Whether on a bike, paddleboard or in hiking boots, the discovery of local routes and waterways was a highlight for many people. Carol Strickland of the Ganaraska Hiking Club said members were both surprised and pleased to see so many new faces out on the trails this year.

Of course, we have all heard the word “adapt” mentioned so many times this year – and local businesses and organizations have been no exception. The change from in-person to virtual activity turned out to have surprising benefits for some.

The Couchiching Conservancy was able to increase participants (and dollars!) in its annual Carden Challenge fundraising event as well as attract new participants to its Passport to Nature program by offering webinars.

The Orillia Rowing Club moved from group lessons to one-on-one training (a bonus for beginner rowers) and yoga studios, like Kind Living with Sue Sinclair, moved classes outdoors to the delight of participants.

For some local businesses, the very nature of their services attracted new business this year. Glen Oro Eco-Retreat opened its new stargazer domes and glamping tents for overnight stays this summer – an experience visitors booked up quickly.
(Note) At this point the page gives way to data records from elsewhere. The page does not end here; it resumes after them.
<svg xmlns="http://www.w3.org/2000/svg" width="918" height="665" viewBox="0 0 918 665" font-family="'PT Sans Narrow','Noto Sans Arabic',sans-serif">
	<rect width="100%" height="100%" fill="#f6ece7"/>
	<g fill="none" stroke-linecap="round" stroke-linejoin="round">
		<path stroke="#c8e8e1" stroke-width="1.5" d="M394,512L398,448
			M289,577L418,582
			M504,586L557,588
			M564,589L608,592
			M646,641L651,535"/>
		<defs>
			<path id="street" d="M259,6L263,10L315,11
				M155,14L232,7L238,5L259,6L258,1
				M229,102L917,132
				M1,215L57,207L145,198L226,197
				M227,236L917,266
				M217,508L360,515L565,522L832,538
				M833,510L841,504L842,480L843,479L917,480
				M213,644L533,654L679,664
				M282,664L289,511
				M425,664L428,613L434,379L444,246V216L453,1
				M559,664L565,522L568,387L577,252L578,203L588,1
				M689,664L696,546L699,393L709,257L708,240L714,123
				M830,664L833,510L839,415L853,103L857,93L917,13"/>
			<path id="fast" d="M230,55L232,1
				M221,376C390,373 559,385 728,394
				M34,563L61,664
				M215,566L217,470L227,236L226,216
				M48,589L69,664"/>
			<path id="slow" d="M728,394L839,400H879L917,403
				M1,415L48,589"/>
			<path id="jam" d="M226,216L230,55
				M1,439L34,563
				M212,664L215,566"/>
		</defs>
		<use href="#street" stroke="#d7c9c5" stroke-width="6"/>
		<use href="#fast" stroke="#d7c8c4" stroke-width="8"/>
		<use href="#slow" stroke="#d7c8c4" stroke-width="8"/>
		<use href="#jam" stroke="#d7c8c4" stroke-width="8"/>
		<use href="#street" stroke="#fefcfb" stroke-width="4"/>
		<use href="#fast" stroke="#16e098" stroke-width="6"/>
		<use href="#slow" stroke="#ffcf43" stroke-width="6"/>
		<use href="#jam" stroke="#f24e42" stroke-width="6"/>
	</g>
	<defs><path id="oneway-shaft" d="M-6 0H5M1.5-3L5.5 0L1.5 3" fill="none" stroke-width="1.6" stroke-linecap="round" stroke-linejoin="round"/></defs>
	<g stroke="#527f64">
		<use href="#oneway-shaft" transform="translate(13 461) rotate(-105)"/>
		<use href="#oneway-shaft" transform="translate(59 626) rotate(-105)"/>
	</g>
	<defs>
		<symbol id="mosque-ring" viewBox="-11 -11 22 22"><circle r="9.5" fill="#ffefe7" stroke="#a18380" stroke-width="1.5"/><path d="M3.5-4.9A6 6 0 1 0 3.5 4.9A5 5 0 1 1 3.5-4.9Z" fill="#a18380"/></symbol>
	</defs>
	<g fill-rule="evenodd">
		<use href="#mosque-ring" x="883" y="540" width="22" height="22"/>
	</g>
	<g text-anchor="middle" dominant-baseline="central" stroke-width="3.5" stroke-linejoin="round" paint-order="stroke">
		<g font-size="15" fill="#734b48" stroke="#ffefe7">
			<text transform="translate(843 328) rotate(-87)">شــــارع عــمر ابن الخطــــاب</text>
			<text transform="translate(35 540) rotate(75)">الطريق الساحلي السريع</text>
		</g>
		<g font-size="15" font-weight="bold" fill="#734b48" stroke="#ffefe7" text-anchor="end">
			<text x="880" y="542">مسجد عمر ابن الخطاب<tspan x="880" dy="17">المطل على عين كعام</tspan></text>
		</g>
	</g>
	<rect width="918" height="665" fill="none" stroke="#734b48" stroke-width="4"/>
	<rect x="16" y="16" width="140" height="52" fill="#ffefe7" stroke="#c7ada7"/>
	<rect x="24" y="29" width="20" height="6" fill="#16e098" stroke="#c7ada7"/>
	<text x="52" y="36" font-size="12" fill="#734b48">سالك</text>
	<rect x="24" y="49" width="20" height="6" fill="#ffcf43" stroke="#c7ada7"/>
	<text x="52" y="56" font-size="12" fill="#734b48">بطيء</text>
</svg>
The added interest in being active outside also helped support businesses like Hardwood Ski & Bike that offers a safe trail environment for cyclists (and now skiers) and Sunrise Yoga Studio, where clients can learn stand up paddle boarding and practice yoga on their boards, all while keeping safely distanced.

Over the past year, we have all been faced with the challenges of living through a global pandemic. But as the Bold stories of 2020 demonstrate, we seem to keep discovering those hidden silver linings as we adapt to our changing lifestyles.

I hope you were inspired by these stories, and perhaps even gained some insight into how and where to enjoy the incredible outdoors that we are so fortunate to have in our own backyard.

I look forward to sharing more of your stories in the new year and encourage you to keep in touch and let us know about your bold adventures in 2021!